Ohne Subventionen rechnet zwar keiner, mit einem vertragslosen Preis ab 600 Euro ist jedoch klar: Das 5c grätscht nicht in den Android-Massenmarkt (in dem kein Hersteller signifikante Gewinne für seine Geräte einfährt). Auch Märkte wie Indien, die erheblich preissensibler aufgestellt sind, greift das 5c nicht an. Damit wettet Apple für das nächste Jahr weiter auf einen insgesamt wachsenden Smartphone-Markt sowie das Geschäft mit Vertragsverlängeren.

Natürlich handelt es sich nur eine sprichwörtliche Wette, die Apple hier austestet.
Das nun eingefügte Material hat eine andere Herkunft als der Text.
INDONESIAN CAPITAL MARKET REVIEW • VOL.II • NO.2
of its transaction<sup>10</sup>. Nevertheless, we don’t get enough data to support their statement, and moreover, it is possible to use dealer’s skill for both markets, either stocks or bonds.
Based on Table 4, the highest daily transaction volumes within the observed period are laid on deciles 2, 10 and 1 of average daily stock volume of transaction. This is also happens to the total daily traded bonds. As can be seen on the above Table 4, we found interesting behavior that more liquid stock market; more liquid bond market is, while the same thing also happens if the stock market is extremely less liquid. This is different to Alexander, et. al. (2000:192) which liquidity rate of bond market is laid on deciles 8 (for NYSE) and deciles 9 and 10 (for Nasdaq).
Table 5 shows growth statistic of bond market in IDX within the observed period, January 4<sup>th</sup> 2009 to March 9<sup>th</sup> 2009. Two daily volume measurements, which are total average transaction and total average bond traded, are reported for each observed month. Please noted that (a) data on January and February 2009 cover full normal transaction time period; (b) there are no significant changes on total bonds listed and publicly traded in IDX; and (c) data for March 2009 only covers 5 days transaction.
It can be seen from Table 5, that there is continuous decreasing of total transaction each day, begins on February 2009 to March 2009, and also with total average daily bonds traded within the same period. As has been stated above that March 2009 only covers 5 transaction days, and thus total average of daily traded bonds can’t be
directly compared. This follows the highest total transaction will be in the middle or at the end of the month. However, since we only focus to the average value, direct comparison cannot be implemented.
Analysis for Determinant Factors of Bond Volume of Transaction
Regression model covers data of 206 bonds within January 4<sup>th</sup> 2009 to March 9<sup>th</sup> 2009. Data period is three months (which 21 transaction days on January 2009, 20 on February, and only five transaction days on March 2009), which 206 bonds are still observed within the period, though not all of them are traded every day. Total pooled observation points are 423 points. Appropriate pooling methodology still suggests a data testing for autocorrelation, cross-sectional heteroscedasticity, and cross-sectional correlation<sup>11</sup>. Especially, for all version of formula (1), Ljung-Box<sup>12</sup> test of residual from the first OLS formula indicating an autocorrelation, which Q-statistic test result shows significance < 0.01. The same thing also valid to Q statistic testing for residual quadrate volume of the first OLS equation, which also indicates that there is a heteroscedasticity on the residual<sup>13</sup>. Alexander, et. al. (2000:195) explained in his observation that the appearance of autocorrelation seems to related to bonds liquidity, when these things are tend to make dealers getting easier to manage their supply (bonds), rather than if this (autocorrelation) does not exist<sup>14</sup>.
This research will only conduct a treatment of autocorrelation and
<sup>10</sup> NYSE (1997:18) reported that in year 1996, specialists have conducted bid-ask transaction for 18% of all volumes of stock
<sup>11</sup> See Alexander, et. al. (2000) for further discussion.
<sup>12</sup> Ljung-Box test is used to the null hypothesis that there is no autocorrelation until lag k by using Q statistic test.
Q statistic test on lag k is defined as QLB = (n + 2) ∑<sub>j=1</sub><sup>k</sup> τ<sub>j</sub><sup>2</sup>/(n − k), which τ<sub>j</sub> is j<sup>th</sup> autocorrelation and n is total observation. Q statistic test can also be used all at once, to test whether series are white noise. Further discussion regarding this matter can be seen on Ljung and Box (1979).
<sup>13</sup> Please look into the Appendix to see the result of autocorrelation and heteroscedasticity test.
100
Der direkte Apple-Store-Kundenkontakt verrät wie viele Erstbesitzer beim iPhone anklopfen, wie viele Kunden Verträge pflegen und welche Update-Zyklen sie einhalten. Wer glaubt, dass diese Datenbasis nicht der Produktionskapazität und der Mitbewerbersituation gegenübersteht, versteht nicht wie wichtig Apple die Qualität seiner Produkte ist.

Fazit

Das 5c ist 2012er-Technik in einem bunten Gehäuse. So sehen das Benchmark-Enthusiasten, eine nicht repräsentative Gruppe von Smartphone-Käufern für dieses Telefon. Eine vergleichbare Skepsis erntete der iPod Mini vor neun Jahren, der damals farbenfroh mit weniger Speicher und einem höheren Preis als sein Vorgänger antrat. Wie diese Geschichte ausging, ist bekannt.

Das 5c surft in gewisser Weise die iPod-Welle. Dieses Jahr sind es Farben fürs Telefon, 2014 vielleicht größere Displays oder etwas 'Kleines' fürs Handgelenk? Man muss nicht in Nano- und Shuffle-Analogien denken, sondern lediglich beobachten wohin sich die Nachfrage verschiebt. Zwischen den Revolutionen bedient Apple nämlich diesen Bedarf.

Das 5c ist nach sechs Jahren die erste Auskopplung in einer vormals streng gestalteten Produktlinie bei der auch die produktionstechnischen Vorteile auf der Hand liegen. Über die letzten Jahre zeigten die MacBooks und MacBook Pros wie Pro-Technologien 'nach unten' in die populäreren Consumer-Geräte durchsickerten. Nichts anderes ist für die zukünftigen iPhones zu erwarten.

Das 5c geht keine technische Kompromisse ein, es setzt andere Schwerpunkte. Damit weitet es seinen Blick, wirbt um neue Käufer und ist deshalb in diesem Jahr das wichtigere Apple-Telefon.


  1. Als Upgrades gegenüber dem iPhone 5 sind die vorderseitige FaceTime-Kamera sowie die zusätzlichen LTE-Bänder zu vermerken. Beide Komponenten dürfte Apple in den Dimensionen ihrer Abnahmemengen jedoch günstiger einkaufen, als die Bauteile aus dem vergangenen Jahre weiter zu produzieren.
  2. Vielleicht lässt sich so meine Zuneigung zum 5s-Case erklären.